If col.Name = tbl.Columns.Last.Name Then delimiter = "CRLF"
#>
<Column Name="<#= col.Name #>" DataType="String" Length="-1" Delimiter="<#= delimiter #>" />
<#
Next
If keyColumnList = "" Then keyColumnList = "1"
#>
</Columns>
<Annotations>
<Annotation AnnotationType="Tag" Tag="SourceTable"><#= tbl.ScopedName #></Annotation>
<Annotation AnnotationType="Tag" Tag="SourceColumns"><#= columnList #></Annotation>
<Annotation AnnotationType="Tag" Tag="KeyColumns"><#= keyColumnList #></Annotation>
</Annotations>
</FlatFileFormat>
<# Next #>
</FileFormats>
</Biml>
The annotations are the bridge between metadata and the eventual export logic: any downstream Biml script can ask a flat file format for the source table or column list without recomputing it from schema.
Connections per Format
A separate tier loops through every flat file format defined so far and creates a matching connection with an output path.
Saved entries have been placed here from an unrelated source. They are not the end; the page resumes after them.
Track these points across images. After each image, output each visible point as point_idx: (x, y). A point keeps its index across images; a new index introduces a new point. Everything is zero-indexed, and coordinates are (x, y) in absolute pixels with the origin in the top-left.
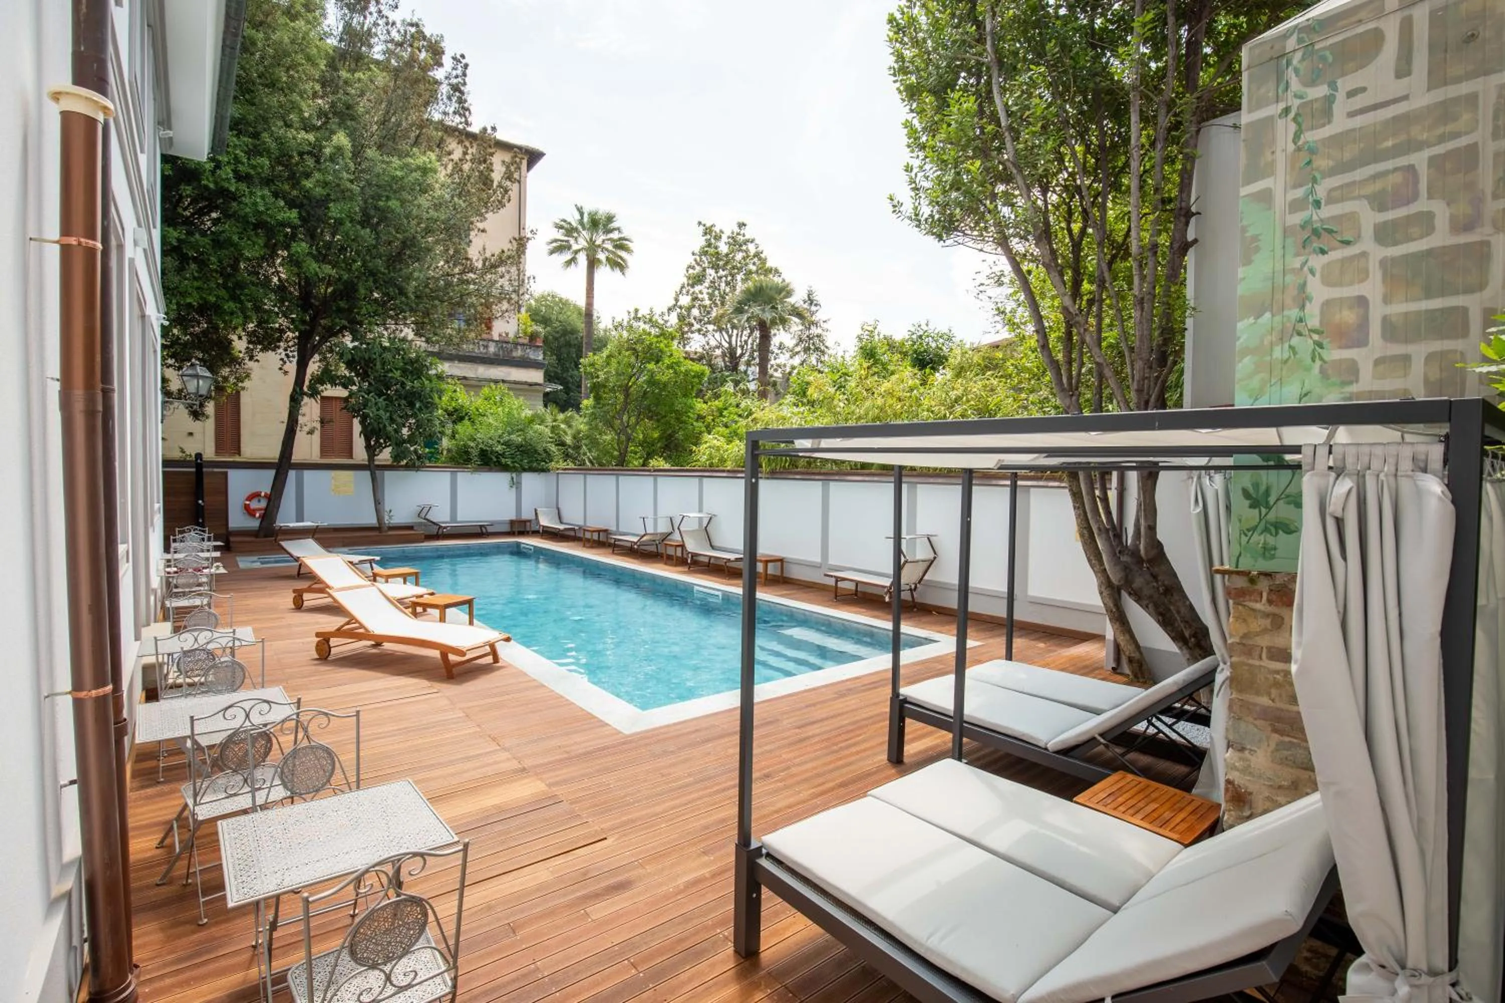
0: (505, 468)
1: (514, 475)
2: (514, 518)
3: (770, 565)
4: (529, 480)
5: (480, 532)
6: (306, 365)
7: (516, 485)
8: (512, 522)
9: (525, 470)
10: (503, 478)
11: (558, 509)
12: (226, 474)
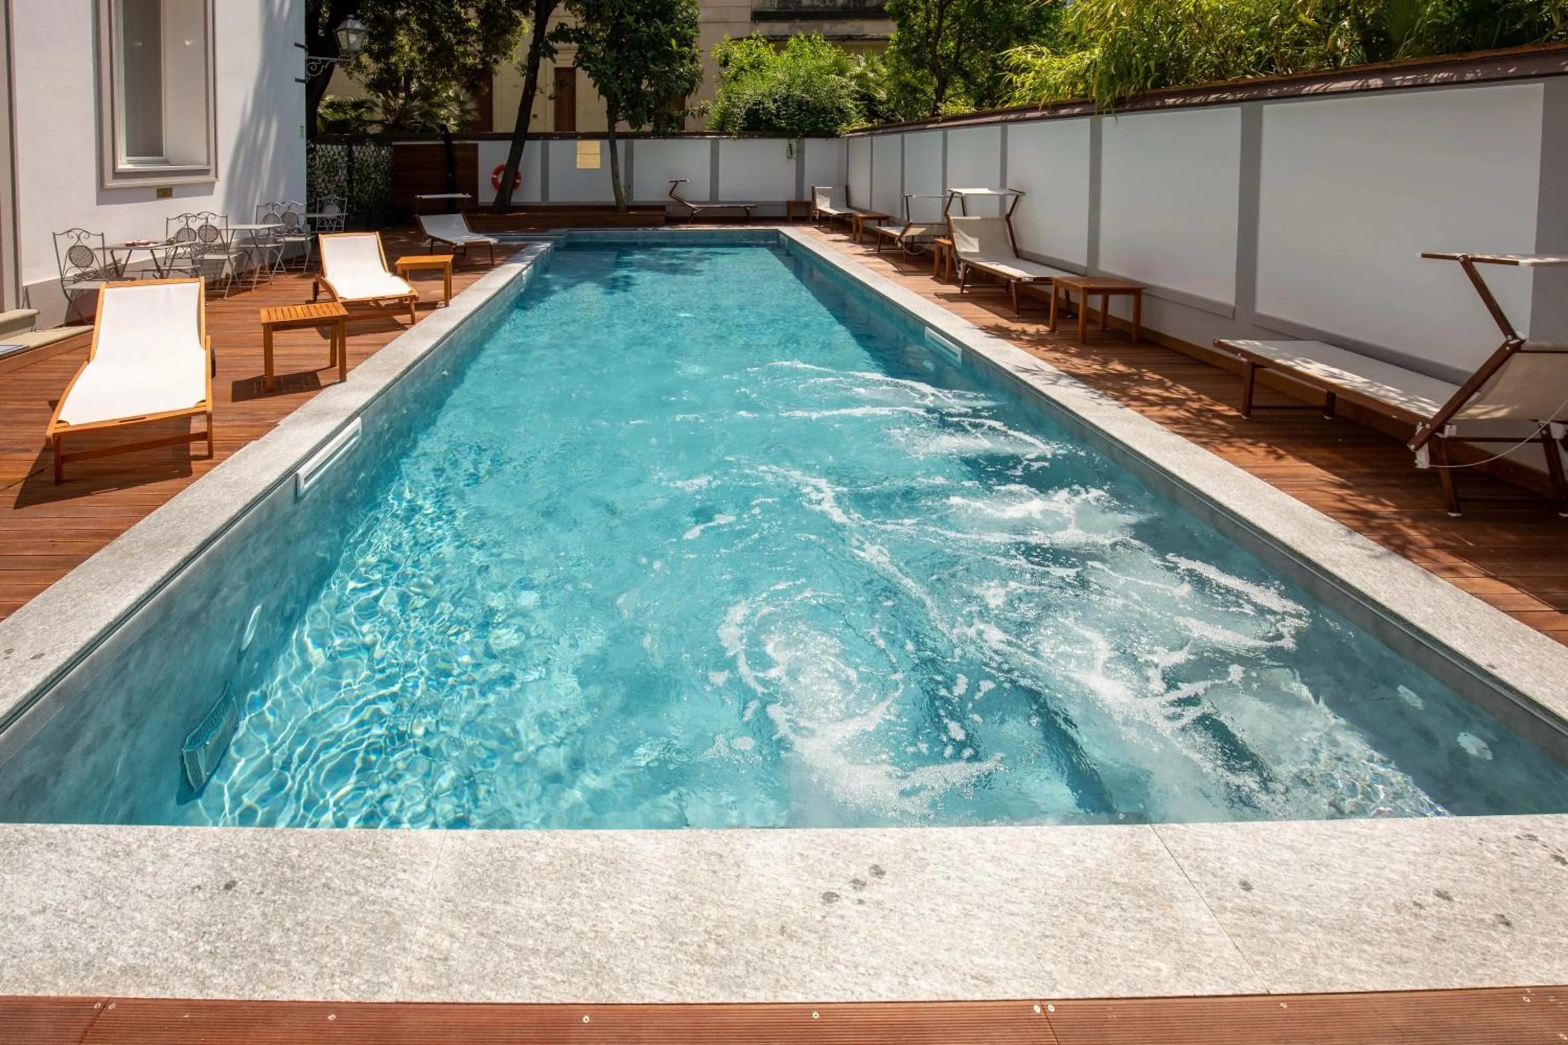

Each connection borrows the format name for both its own name and the file name:
<#@ template language="VB" tier="2" #>
<Biml xmlns="http://schemas.varigence.com/biml.xsd">
<Connections>
<# For Each ff As AstFlatFileFormatNode In RootNode.FlatFileFormats #>
<FlatFileConnection Name="<#= ff.Name #>" FileFormat="<#= ff #>" FilePath="C:\Exports\<#= ff.Name #>.csv" />
<# Next #>
</Connections>
</Biml>
The Export Package
A final tier emits a single package that contains one container per format, each holding a data flow that reads from the source using the SourceColumns and SourceTable annotations and writes to the matching flat file destination. Because the containers sit at the same level and the package uses default parallel constraint mode, the exports run in parallel:
<#@ template language="VB" tier="3" #>
<Biml xmlns="http://schemas.varigence.com/biml.xsd">
<Packages>
<Package Name="Export_FlatFiles">
<Tasks>
<# For Each ff As AstFlatFileFormatNode In RootNode.FlatFileFormats #>
<Container Name="Export <#= ff #>">
<Tasks>
<Dataflow Name="DF <#= ff #>">
<Transformations>
<OleDbSource Name="SRC <#= ff #>" ConnectionName="OpsSource">
<DirectInput>SELECT <#= ff.GetTag("SourceColumns") #> FROM <#= ff.GetTag("SourceTable") #></DirectInput>
</OleDbSource>
<FlatFileDestination ConnectionName="<#= ff #>" Name="<#= ff #>" />
</Transformations>
</Dataflow>
</Tasks>
</Container>
<# Next #>
</Tasks>
</Package>
</Packages>
</Biml>
Compiling these tiered files produces one CSV per table in the source database. The annotations stay attached to the file format nodes, so the same metadata can be reused by other scripts, including the companion pattern that splits large tables across multiple files.